Google Drive's Autodetector For Copyright Infringement Is Locking Up Nearly Empty Files
from the whoopsie dept
We’ve talked at length about the issues surrounding automated copyright infringement “bots” and how often those bots get the primary question they’re tagged with wrong. Examples of this are legion: Viacom’s bot takes down a Star Trek panel discussion, all kinds of bots disrupted the DNC’s livestream of its convention, and one music distributor’s bot firing off DMCA notices to, well, everyone. Google itself has reported that nearly 100% of the DMCA notices it gets are just bot-generated buckshot.
But Google isn’t the savior here either. The company also uses automated systems for detecting copyright infringement and, at least in the case of Google Drive, those automated systems occasionally suck out loud at their job.
This week, Assistant Professor at Michigan State University, Dr.
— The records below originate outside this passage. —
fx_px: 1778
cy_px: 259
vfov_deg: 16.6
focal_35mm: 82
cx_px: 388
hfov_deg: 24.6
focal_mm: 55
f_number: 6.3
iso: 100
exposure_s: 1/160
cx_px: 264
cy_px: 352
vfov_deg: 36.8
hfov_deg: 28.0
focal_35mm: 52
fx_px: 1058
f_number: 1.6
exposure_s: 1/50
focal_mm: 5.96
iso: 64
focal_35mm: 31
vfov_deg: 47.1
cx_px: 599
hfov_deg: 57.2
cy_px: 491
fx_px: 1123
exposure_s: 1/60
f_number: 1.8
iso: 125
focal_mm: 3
Emily Dolson, Ph.D. reported seeing some odd behavior when using Google Drive. One of the files in Dolson’s Google Drive, ‘output04.txt’ was nearly empty—with nothing other than the digit ‘1’ inside it.
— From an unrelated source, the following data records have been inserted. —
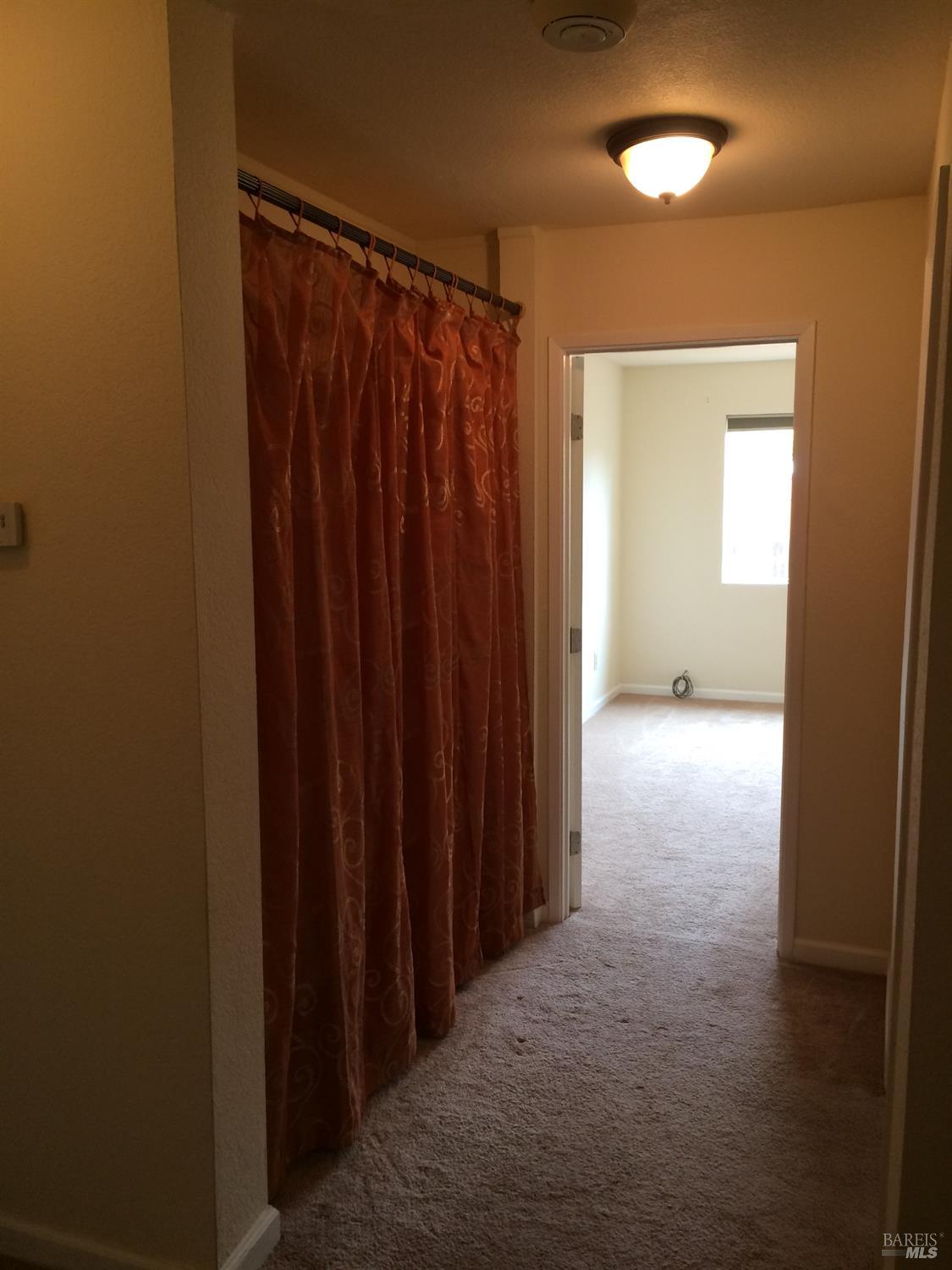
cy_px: 635
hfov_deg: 48.2
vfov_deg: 61.7
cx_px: 476
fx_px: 1063
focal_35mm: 29
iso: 80
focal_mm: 4.15
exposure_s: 1/30
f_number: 2.2
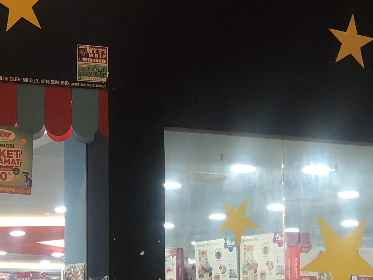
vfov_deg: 15.5
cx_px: -68
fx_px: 1013
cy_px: 258
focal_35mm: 94
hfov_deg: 19.7
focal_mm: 3.99
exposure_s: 1/33
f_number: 1.8
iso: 32
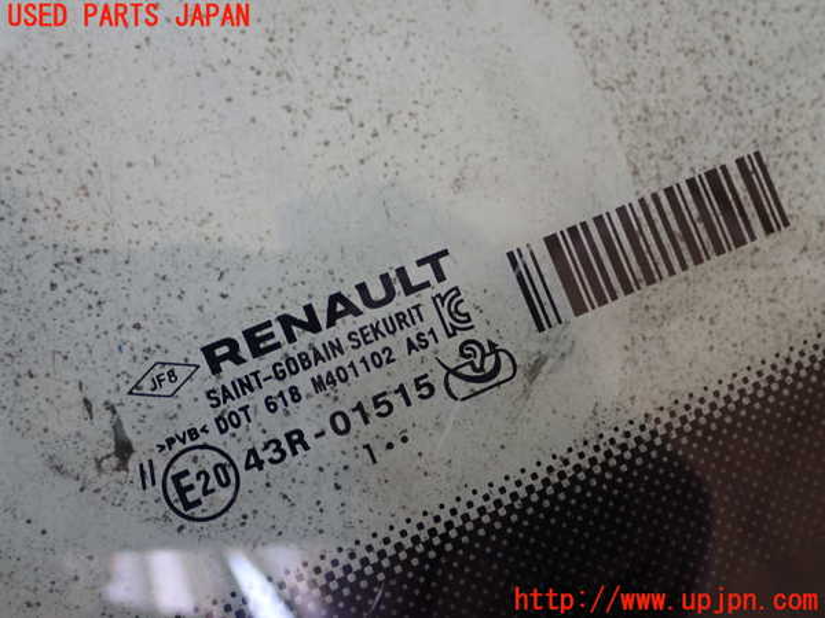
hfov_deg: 41.2
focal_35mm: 46
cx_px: 412
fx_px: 1096
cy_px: 309
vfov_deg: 31.5
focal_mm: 8.41
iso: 320
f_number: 3.1
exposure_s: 1/50
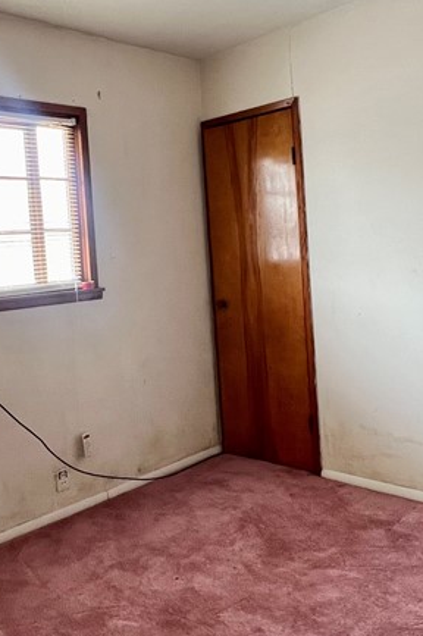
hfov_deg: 40.8
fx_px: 565
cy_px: 270
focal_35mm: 32
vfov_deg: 58.5
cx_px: 166
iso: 200
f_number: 1.8
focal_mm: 1.57
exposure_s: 1/99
But according to Google, this file violated the company’s “Copyright Infringement policy” and was hence flagged. And what’s worse is, the warning sent to the professor ended with “A review cannot be requeste for this restriction.”
If your bot thinks a single digit is somehow copyright infringement, then your bot is a bad bot and should be taken behind the woodshed and humanely sent to bot-heaven where it can run and frolic with all the other bots. Now, to be fair, there is an open question in this case as to whether the filepath names that were chosen somehow were what was getting flagged. And, sure, maybe that happened. But it doesn’t really change the point: a bot thought a file that contained a single integer was copyright infringement.
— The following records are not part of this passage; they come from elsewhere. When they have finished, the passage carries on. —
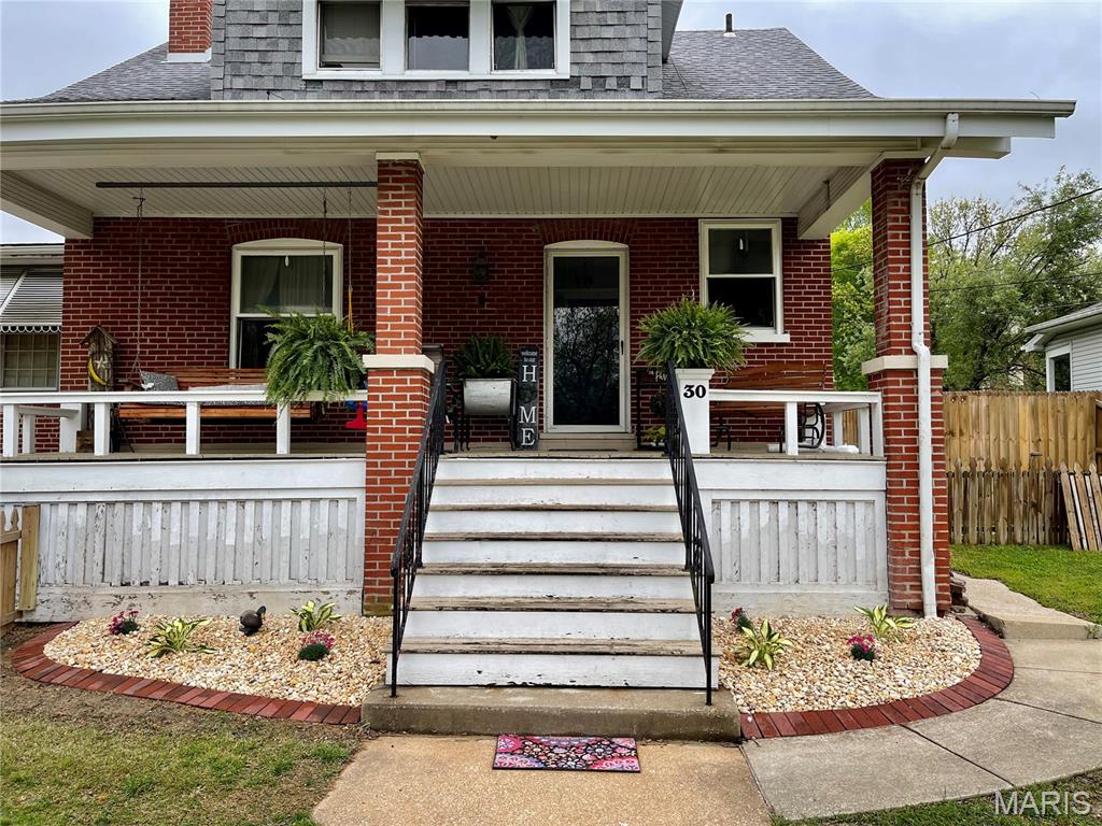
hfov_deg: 67.3
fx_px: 828
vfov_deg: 53.1
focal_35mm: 26
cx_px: 551
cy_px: 413
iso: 32
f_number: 1.6
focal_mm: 5.1
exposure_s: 1/291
That being said, other Drive users have reproduced this, calling into the question the filepath theory.
Dr. Chris Jefferson, Ph.D., an AI and mathematics researcher at the University of St Andrews, was also able to reproduce the issue when uploading multiple computer-generated files to Drive. Jefferson generated over 2,000 files, each containing just a number between -1000 and 1000.
The files containing the digits 173, 174, 186, 266, 285, 302, 336, 451, 500, and 833 were shortly flagged by Google Drive for copyright infringement.
Again, this sucks. For what it’s worth, Google has finally responded and, despite the notices indicating there was no way to dispute the bot’s findings, has been sharing out links to do exactly that. But that isn’t really the point. This is base-level stuff here: having a system that operates this poorly means you have a system that never should have been in production to begin with. Particularly, frankly, when that system is operating as personal file storage for many, many people.